Directions =>
- 1) Rewrite the passage of the Sprint Nextel earnings article that begins at the words "Sprint Finally Sprints" and stops after "on Rob’s blog.", substituting "website" for "blog".
- 2) Extend the article on Sprint Nextel's first-quarter 2010 results, continuing on from its final sentence.

Excerpt provided =>
-----

Sprint Finally Sprints Forward
Today’s Daily Angle comes from Wikinvest Wire member Rob Powell of TelecomRamblings.com. You can read the full article on Rob’s blog.
Well, perhaps ’sprints’ is a bit too strong but it has been such a long time in coming… Sprint Nextel (S) finally returned to sequential revenue growth in its earnings report for the first quarter of 2010. Revenues of $8.085B were up 3% sequentially and a bit better than the consensus estimates. Loss per share was also a bit better than expected at $0.17 not including a $0.12 non-cash charge related to valuation of deferred tax assets. The pain still isn’t over at Sprint, but perhaps they have finally turned the corner they have been promising us they would turn.On the wireless side, the company added 348,000 pre-paid customers plus another 155,000 wholesale and affiliate customers, while losing 578,000 post-paid customers. That’s a net loss of just 75K, which may be a far cry from the increases being put up by AT&T and Verizon but is an improvement nonetheless. Sprint forecasts that both post paid and total subscriber losses will be better in 2010 than 2009, which isn’t quite as good as saying subscribers will actually start rising again – but investors will take what they can get.

-----

(Data extracted from a collection)
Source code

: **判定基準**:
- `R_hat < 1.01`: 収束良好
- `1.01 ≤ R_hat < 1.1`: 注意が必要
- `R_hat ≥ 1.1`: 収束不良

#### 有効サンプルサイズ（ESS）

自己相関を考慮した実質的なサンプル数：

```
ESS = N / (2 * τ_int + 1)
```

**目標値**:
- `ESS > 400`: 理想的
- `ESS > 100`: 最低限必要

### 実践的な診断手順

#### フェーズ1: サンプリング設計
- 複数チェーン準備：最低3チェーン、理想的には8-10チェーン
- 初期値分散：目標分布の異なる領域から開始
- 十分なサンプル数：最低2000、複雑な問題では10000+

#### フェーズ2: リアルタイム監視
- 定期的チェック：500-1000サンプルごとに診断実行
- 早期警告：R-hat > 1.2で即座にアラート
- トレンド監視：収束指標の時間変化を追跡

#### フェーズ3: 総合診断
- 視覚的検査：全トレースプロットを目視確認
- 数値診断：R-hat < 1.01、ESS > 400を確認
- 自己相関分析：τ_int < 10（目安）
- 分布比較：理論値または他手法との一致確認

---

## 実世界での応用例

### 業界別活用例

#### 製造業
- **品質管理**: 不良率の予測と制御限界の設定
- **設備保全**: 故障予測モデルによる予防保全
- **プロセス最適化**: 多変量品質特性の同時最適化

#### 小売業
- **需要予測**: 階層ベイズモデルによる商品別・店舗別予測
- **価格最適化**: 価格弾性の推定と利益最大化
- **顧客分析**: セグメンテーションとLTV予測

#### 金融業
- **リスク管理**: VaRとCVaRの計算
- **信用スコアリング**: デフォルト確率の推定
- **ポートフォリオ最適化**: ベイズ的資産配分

-----

Your written answers =>
- 1)
Sprint Finally Sprints Forward
Today’s Daily Angle comes from Wikinvest Wire member Rob Powell of TelecomRamblings.com. You can read the full article on Rob’s website.

- 2)
The company’s wireline business continued on the same trajectory it has been on. Revenues declined by the usual 2.1% sequentially to $1.297B. EBITDA rose sequentially to $279M for the quarter, returning EBITDA margins to just under 22%. Capex was just $56M, or just 4.3% of revenues, as the company continues to manage this segment forcash flow rather than expansion.
What exactly the company will do with its wireline business remains an open question. They aren’t investing capex in it, and we know they considered various strategic alternatives last summer when the credit markets were uncooperative. Now that CenturyTel and Qwest are getting hitched, the field of potential suitors/partners has narrowed. It’s probably just a matter of time before another Level 3 joint venture rumor hits the streets IMHO.